My database contains the following table:
CREATE TABLE tbl01 (
Id INTEGER,
TextListTest TEXT[],
DateTest DATE
);
In the program each record is encapsulated by a class:
class Record
{
public int Id { get; set; }
public List<string> TextListTest { get; set; };
public DateTime TextListTest { get; set; };
}
and is appended to a List<Record>
. This list gets
very large so I would like to avoid the per-row overhead of INSERT
statements in a
loop. The documentation says that if I absolutely must use
inserts in this manner I should also wrap them in calls of BEGIN TRANSACTION
and COMMIT
. I
really don't want to miss out on insert performance here. Is there another approach I can use with
the library I'm using?
I noticed in the DuckDB.NET
sample with the
LowLevelBindingsSample()
method that I could use prepared statements but I'm not sure that if that would confer any performance benefits.
Is there an approach I'm missing - perhaps the appender? If someone could provide an example using the 3 specific data
types in the above table that would be greatly appreciated (I'm having trouble figuring out the
LIST
column).
using DuckDB.NET.Data;
namespace DuckTest;
class Record
{
public int Id { get; set; }
public List<string> TextListTest { get; set; }
public DateTime DateTest { get; set; }
}
class Program
{
public static void Main(string[] args)
{
// pretend this is a really big list!
List<Record> recordList = new List<Record>
{
new Record { Id = 1, TextListTest = new List<string> { "Ball", "Horse" }, DateTest = new DateTime(1994, 12, 3) },
new Record { Id = 2, TextListTest = new List<string> { "Matthew", "Giorgi is cool!" }, DateTest = new DateTime(1998, 11, 28) },
new Record { Id = 3, TextListTest = new List<string> { "Red", "Black", "Purple" }, DateTest = new DateTime(1999, 9, 13) },
new Record { Id = 4, TextListTest = new List<string> { "Cat" }, DateTest = new DateTime(1990, 2, 5) },
};
using (var duckDBConnection = new DuckDBConnection("Data Source=db01.duckdb"))
{
duckDBConnection.Open();
var command = duckDBConnection.CreateCommand();
command.CommandText = "CREATE TABLE tbl01 ( Id INTEGER, TextListTest TEXT[], DateTest DATE );";
var executeNonQuery = command.ExecuteNonQuery();
// I could do this in a loop but there's probably a better way...
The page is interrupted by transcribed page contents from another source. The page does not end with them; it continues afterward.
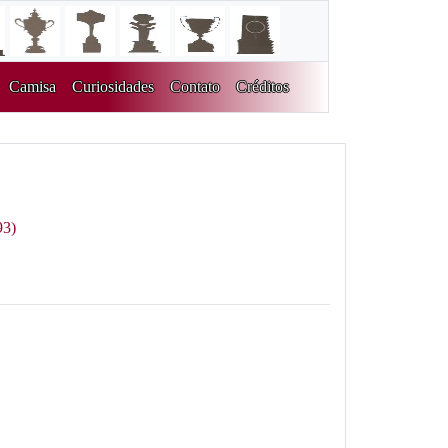
Camisa
Curiosidades
Contato
Créditos
93)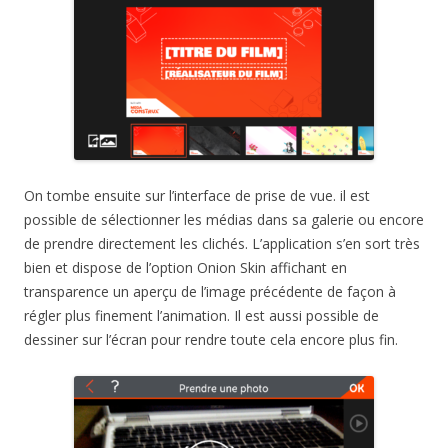
On tombe ensuite sur l’interface de prise de vue. il est
possible de sélectionner les médias dans sa galerie ou encore
de prendre directement les clichés. L’application s’en sort très
bien et dispose de l’option Onion Skin affichant en
transparence un aperçu de l’image précédente de façon à
régler plus finement l’animation. Il est aussi possible de
dessiner sur l’écran pour rendre toute cela encore plus fin.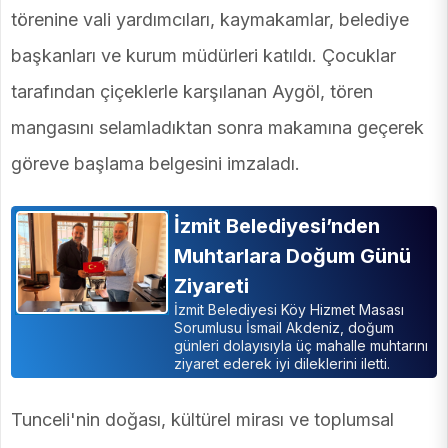
törenine vali yardımcıları, kaymakamlar, belediye
başkanları ve kurum müdürleri katıldı. Çocuklar
tarafından çiçeklerle karşılanan Aygöl, tören
mangasını selamladıktan sonra makamına geçerek
göreve başlama belgesini imzaladı.
İzmit Belediyesi’nden
Muhtarlara Doğum Günü
Ziyareti
İzmit Belediyesi Köy Hizmet Masası
Sorumlusu İsmail Akdeniz, doğum
günleri dolayısıyla üç mahalle muhtarını
ziyaret ederek iyi dileklerini iletti.
Tunceli'nin doğası, kültürel mirası ve toplumsal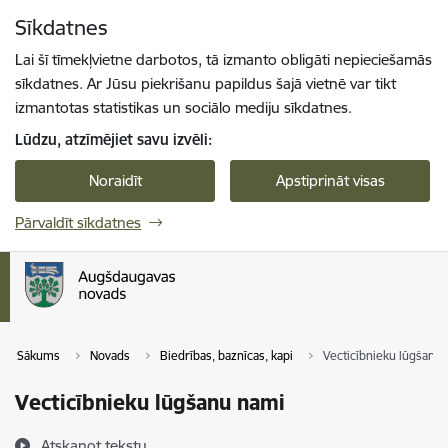
Pāriet uz lapas saturu
Sīkdatnes
Spied
lai meklētu
Enter
Lai šī tīmekļvietne darbotos, tā izmanto obligāti nepieciešamās
sīkdatnes. Ar Jūsu piekrišanu papildus šajā vietnē var tikt
izmantotas statistikas un sociālo mediju sīkdatnes.
Lūdzu, atzīmējiet savu izvēli:
Noraidīt
Apstiprināt visas
Pārvaldīt sīkdatnes
Sākums
Novads
Biedrības, baznīcas, kapi
Vecticībnieku lūgšanu
Vecticībnieku lūgšanu nami
Atskaņot tekstu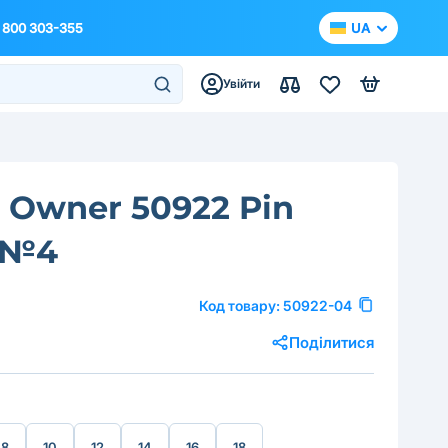
 800 303-355
UA
Увійти
 Owner 50922 Pin
 №4
Код товару:
50922-04
Поділитися
8
10
12
14
16
18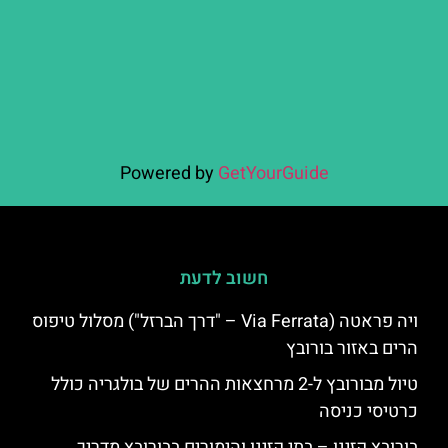
Powered by
GetYourGuide
חשוב לדעת
ויה פראטה (Via Ferrata – "דרך הברזל") מסלול טיפוס
הרים באזור בורובץ
טיול מבורובץ ל-2 מרחצאות ההרים של בולגריה כולל
כרטיסי כניסה
בורובץ קזינו – בתי קזינו והימורים בבורובץ מדריך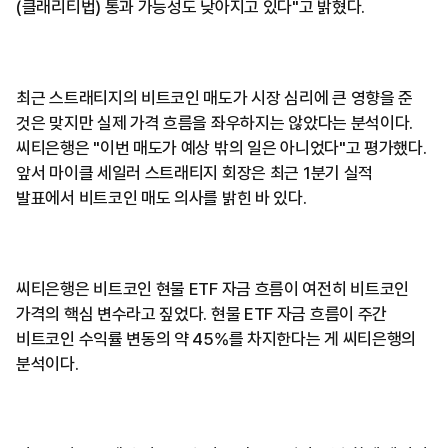
(클래리티법) 통과 가능성도 낮아지고 있다"고 밝혔다.
최근 스트래티지의 비트코인 매도가 시장 심리에 큰 영향을 준
것은 맞지만 실제 가격 흐름을 좌우하지는 않았다는 분석이다.
씨티은행은 "이번 매도가 예상 밖의 일은 아니었다"고 평가했다.
앞서 마이클 세일러 스트래티지 회장은 최근 1분기 실적
발표에서 비트코인 매도 의사를 밝힌 바 있다.
씨티은행은 비트코인 현물 ETF 자금 흐름이 여전히 비트코인
가격의 핵심 변수라고 짚었다. 현물 ETF 자금 흐름이 주간
비트코인 수익률 변동의 약 45%를 차지한다는 게 씨티은행의
분석이다.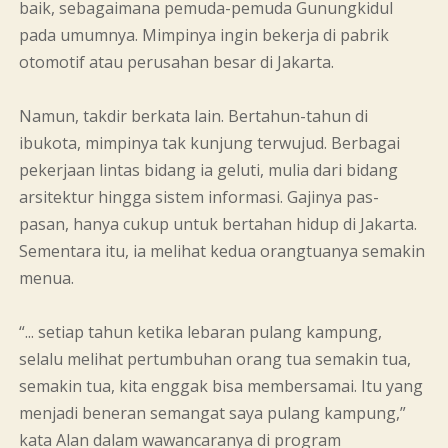
baik, sebagaimana pemuda-pemuda Gunungkidul
pada umumnya. Mimpinya ingin bekerja di pabrik
otomotif atau perusahan besar di Jakarta.
Namun, takdir berkata lain. Bertahun-tahun di
ibukota, mimpinya tak kunjung terwujud. Berbagai
pekerjaan lintas bidang ia geluti, mulia dari bidang
arsitektur hingga sistem informasi. Gajinya pas-
pasan, hanya cukup untuk bertahan hidup di Jakarta.
Sementara itu, ia melihat kedua orangtuanya semakin
menua.
“... setiap tahun ketika lebaran pulang kampung,
selalu melihat pertumbuhan orang tua semakin tua,
semakin tua, kita enggak bisa membersamai. Itu yang
menjadi beneran semangat saya pulang kampung,”
kata Alan dalam wawancaranya di program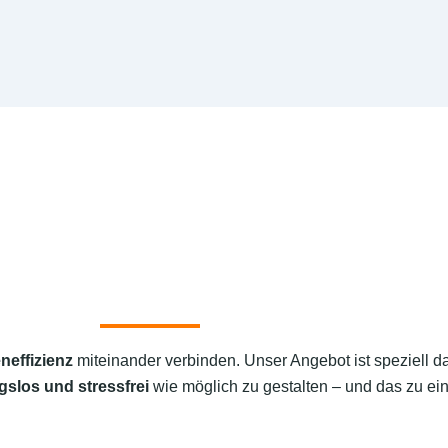
neffizienz
miteinander verbinden. Unser Angebot ist speziell d
gslos und stressfrei
wie möglich zu gestalten – und das zu ein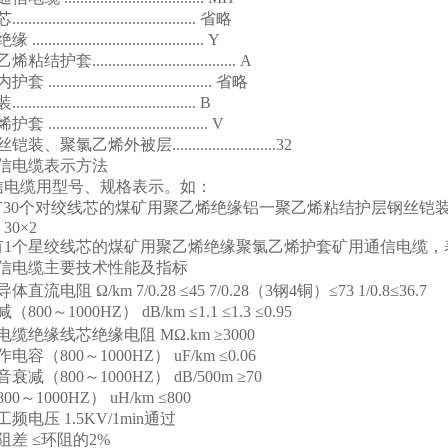
芯
..............................................
省略
绝缘
........................................... Y
乙烯粘结护套
.................................... A
内护套
.........................................
省略
装
.............................................. B
烯护套
........................................ V
丝铠装、聚氯乙烯外被层
..........................32
信电缆表示方法
信电缆用型号、规格表示。如：
有
30
个对绞线芯的煤矿用聚乙烯绝缘铝一聚乙烯粘结护层钢丝铠
30×2
有
1
个星绞线芯的煤矿用聚乙烯绝缘聚氯乙烯护套矿用通信电缆，
信电缆主要技术性能及指标
导体直流电阻
Ω/km 7/0.28 ≤45 7/0.28
（
3
钢
4
铜）
≤73 1/0.8≤36.7
减（
800
～
1000HZ
）
dB/km ≤1.1 ≤1.3 ≤0.95
电缆绝缘线芯绝缘电阻
MΩ.km ≥3000
作电容（
800
～
1000HZ
）
uF/km ≤0.06
音衰减（
800
～
1000HZ
）
dB/500m ≥70
800
～
1000HZ
）
uH/km ≤800
工频电压
1.5KV/1min
通过
阻差
≤
环阻的
2%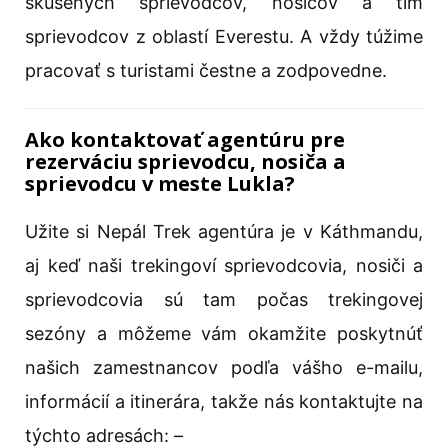
skúsených sprievodcov, nosičov a tím
sprievodcov z oblastí Everestu. A vždy túžime
pracovať s turistami čestne a zodpovedne.
Ako kontaktovať agentúru pre
rezerváciu sprievodcu, nosiča a
sprievodcu v meste Lukla?
Užite si Nepál Trek agentúra je v Káthmandu,
aj keď naši trekingoví sprievodcovia, nosiči a
sprievodcovia sú tam počas trekingovej
sezóny a môžeme vám okamžite poskytnúť
našich zamestnancov podľa vášho e-mailu,
informácií a itinerára, takže nás kontaktujte na
týchto adresách: –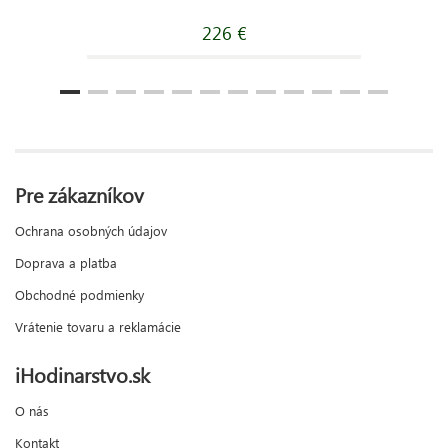
226 €
Pre zákazníkov
Ochrana osobných údajov
Doprava a platba
Obchodné podmienky
Vrátenie tovaru a reklamácie
iHodinarstvo.sk
O nás
Kontakt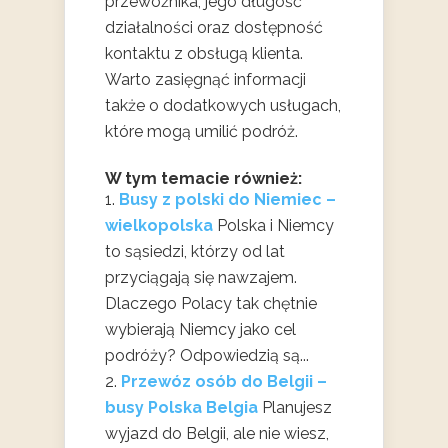
przewoźnika, jego długość
działalności oraz dostępność
kontaktu z obsługą klienta.
Warto zasięgnąć informacji
także o dodatkowych usługach,
które mogą umilić podróż.
W tym temacie również:
Busy z polski do Niemiec –
wielkopolska
Polska i Niemcy
to sąsiedzi, którzy od lat
przyciągają się nawzajem.
Dlaczego Polacy tak chętnie
wybierają Niemcy jako cel
podróży? Odpowiedzią są...
Przewóz osób do Belgii –
busy Polska Belgia
Planujesz
wyjazd do Belgii, ale nie wiesz,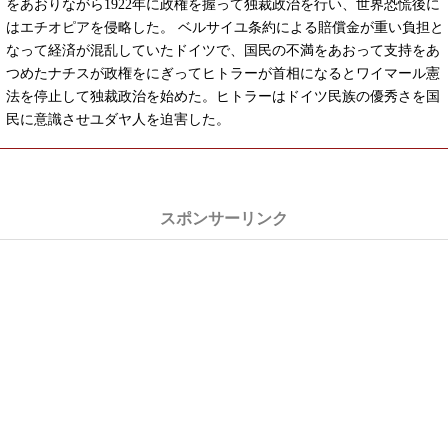
をあおりながら1922年に政権を握って独裁政治を行い、世界恐慌後に
はエチオピアを侵略した。 ベルサイユ条約による賠償金が重い負担と
なって経済が混乱していたドイツで、国民の不満をあおって支持をあ
つめたナチスが政権をにぎってヒトラーが首相になるとワイマール憲
法を停止して独裁政治を始めた。ヒトラーはドイツ民族の優秀さを国
民に意識させユダヤ人を迫害した。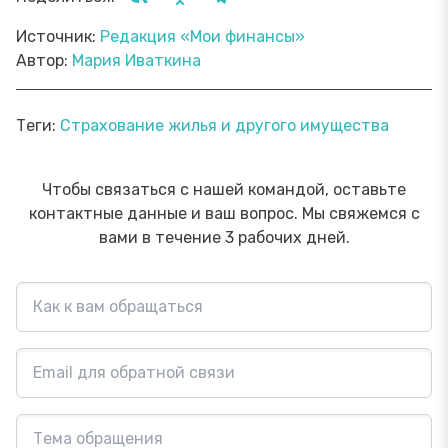
Источник:
Редакция «Мои финансы»
Автор:
Мария Иваткина
Теги:
Страхование жилья и другого имущества
Чтобы связаться с нашей командой, оставьте
контактные данные и ваш вопрос. Мы свяжемся с
вами в течение 3 рабочих дней.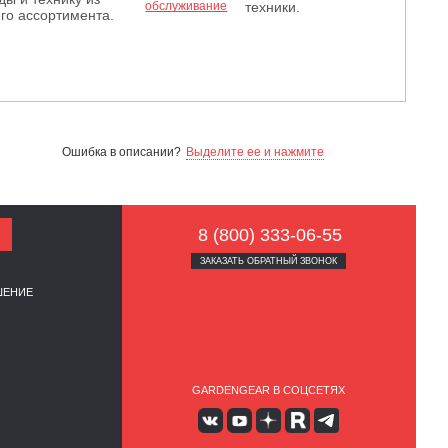
техники.
го ассортимента.
Ошибка в описании?
Выделите ее и нажмите
8 (800) 333-06-55
ЗАКАЗАТЬ ОБРАТНЫЙ ЗВОНОК
ШЕНИЕ
GARDENGEAR В СОЦСЕТЯХ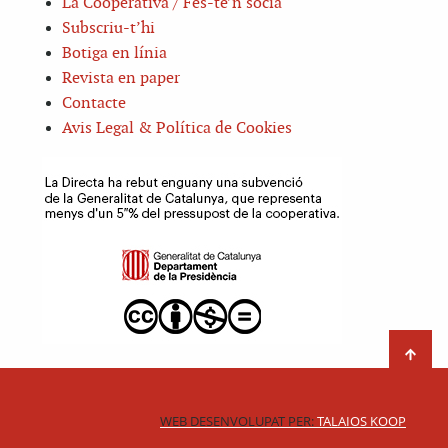
La Cooperativa / Fes-te’n sòcia
Subscriu-t’hi
Botiga en línia
Revista en paper
Contacte
Avis Legal & Política de Cookies
WEB DESENVOLUPAT PER:
TALAIOS KOOP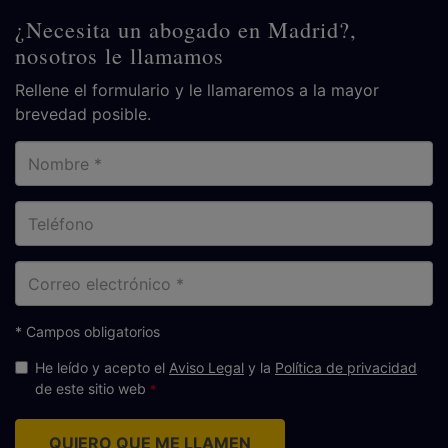
¿Necesita un abogado en Madrid?,
nosotros le llamamos
Rellene el formulario y le llamaremos a la mayor
brevedad posible.
Nombre
Teléfono
Correo
electrónico
* Campos obligatorios
He leído y acepto el
Aviso Legal
y la
Política de privacidad
de este sitio web
QUIERO QUE ME LLAMEN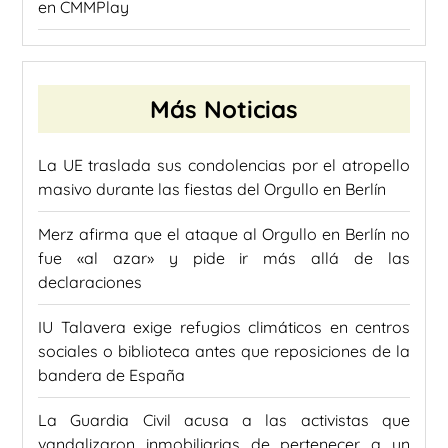
en CMMPlay
Más Noticias
La UE traslada sus condolencias por el atropello
masivo durante las fiestas del Orgullo en Berlín
Merz afirma que el ataque al Orgullo en Berlín no
fue «al azar» y pide ir más allá de las
declaraciones
IU Talavera exige refugios climáticos en centros
sociales o biblioteca antes que reposiciones de la
bandera de España
La Guardia Civil acusa a las activistas que
vandalizaron inmobiliarias de pertenecer a un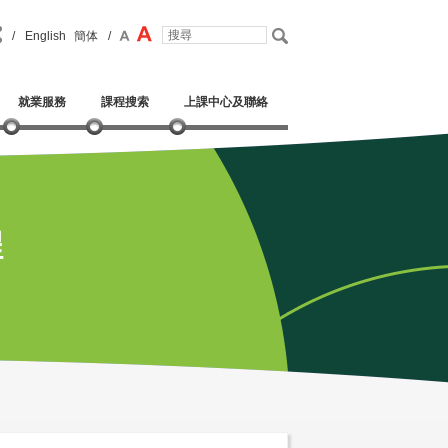
/
English
簡体
/
就業服務
課程搜索
上課中心及聯絡
程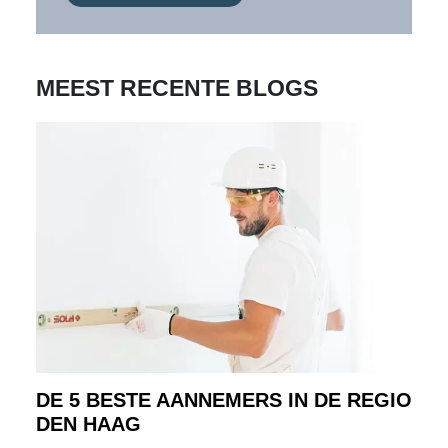
MEEST RECENTE BLOGS
DE 5 BESTE AANNEMERS IN DE REGIO
DEN HAAG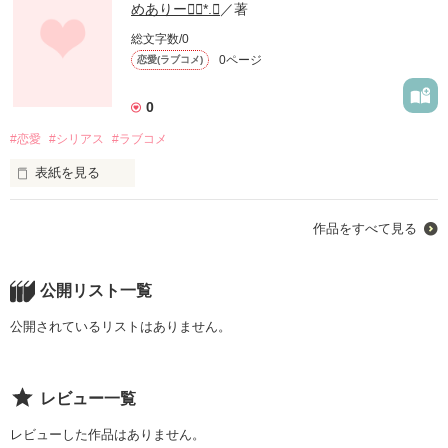
めありー❁⃘*.ﾟ
／著
総文字数/0
0ページ
恋愛(ラブコメ)
0
#恋愛
#シリアス
#ラブコメ
表紙を見る
私の事を不幸な子なんて呼ばないで。

作品をすべて見る
私は不幸じゃないから。幸せだから。

不幸って呼ぶやつは

公開リスト一覧
公開されているリストはありません。
＿＿＿＿お願いだから死んでくれ。

レビュー一覧
レビューした作品はありません。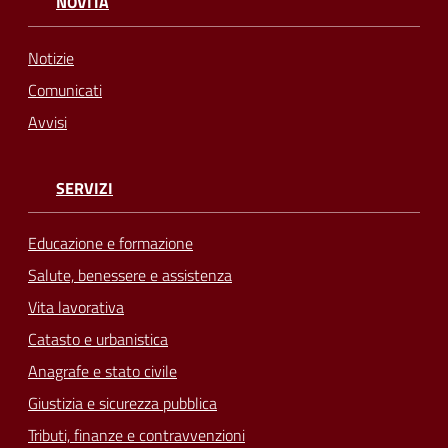
NOVITÀ
Notizie
Comunicati
Avvisi
SERVIZI
Educazione e formazione
Salute, benessere e assistenza
Vita lavorativa
Catasto e urbanistica
Anagrafe e stato civile
Giustizia e sicurezza pubblica
Tributi, finanze e contravvenzioni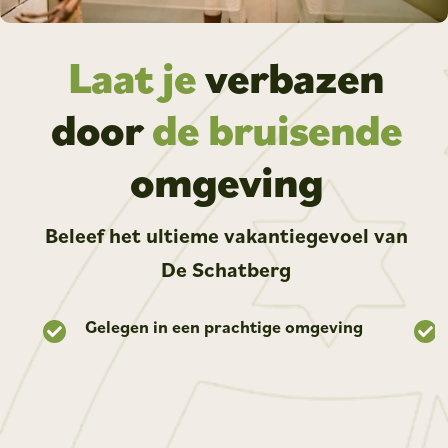
Laat je
verbazen
door
de bruisende
omgeving
Beleef het ultieme vakantiegevoel van
De Schatberg
Gelegen in een prachtige omgeving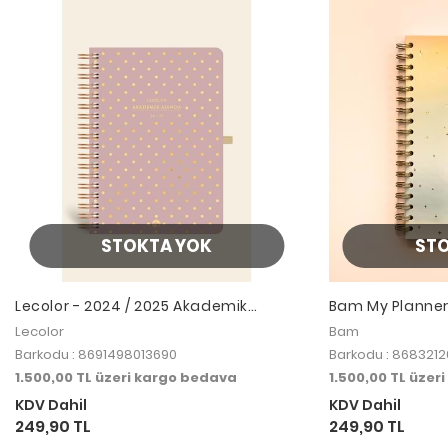
STOKTA YOK
ST
Lecolor - 2024 / 2025 Akademik
Bam My Planner
Ajanda 17x24 cm Spiralli 24/25 Shine
Rainbow
Lecolor
Bam
Mor
Barkodu : 8691498013690
Barkodu : 868321
1.500,00 TL üzeri kargo bedava
1.500,00 TL üzer
KDV Dahil
KDV Dahil
249,90 TL
249,90 TL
command.CommandText = "INSERT INTO tbl01 VALUES (1, ['Ball', 'Horse'], '1994-12-03');";
executeNonQuery = command.ExecuteNonQuery();
}
}
}
I would be willing to use the low level bindings library if needed.
The library has support for appenders so that should be the fastest way to import data.
Check out the Bulk Data Loading for more details and options.